| REQUIRED WORK |
Where an entry contains an image, skip the image and print the rest exactly.

*** SOURCE DATA ***

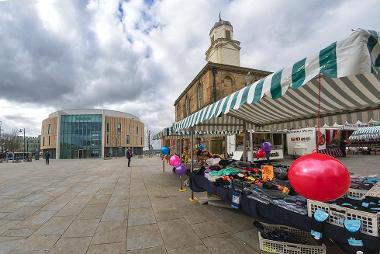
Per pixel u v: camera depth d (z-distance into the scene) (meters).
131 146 68.69
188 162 10.80
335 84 3.61
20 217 5.14
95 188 8.73
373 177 4.35
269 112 6.46
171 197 6.76
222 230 4.13
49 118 61.00
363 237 2.07
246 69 24.83
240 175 5.04
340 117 5.58
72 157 56.78
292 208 2.93
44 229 4.38
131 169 16.56
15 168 20.59
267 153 8.11
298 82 2.38
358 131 26.52
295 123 7.17
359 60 1.79
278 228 3.47
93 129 58.50
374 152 26.50
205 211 5.27
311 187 1.84
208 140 22.05
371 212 2.23
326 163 1.85
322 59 2.12
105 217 5.04
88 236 4.01
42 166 23.20
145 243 3.68
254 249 3.38
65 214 5.33
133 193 7.54
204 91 24.81
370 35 1.84
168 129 10.12
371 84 3.45
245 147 8.03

*** End of SOURCE DATA ***

| EXERCISE ANSWER |
Per pixel u v: camera depth d (z-distance into the scene) (meters).
131 146 68.69
188 162 10.80
335 84 3.61
20 217 5.14
95 188 8.73
373 177 4.35
269 112 6.46
171 197 6.76
222 230 4.13
49 118 61.00
363 237 2.07
246 69 24.83
240 175 5.04
340 117 5.58
72 157 56.78
292 208 2.93
44 229 4.38
131 169 16.56
15 168 20.59
267 153 8.11
298 82 2.38
358 131 26.52
295 123 7.17
359 60 1.79
278 228 3.47
93 129 58.50
374 152 26.50
205 211 5.27
311 187 1.84
208 140 22.05
371 212 2.23
326 163 1.85
322 59 2.12
105 217 5.04
88 236 4.01
42 166 23.20
145 243 3.68
254 249 3.38
65 214 5.33
133 193 7.54
204 91 24.81
370 35 1.84
168 129 10.12
371 84 3.45
245 147 8.03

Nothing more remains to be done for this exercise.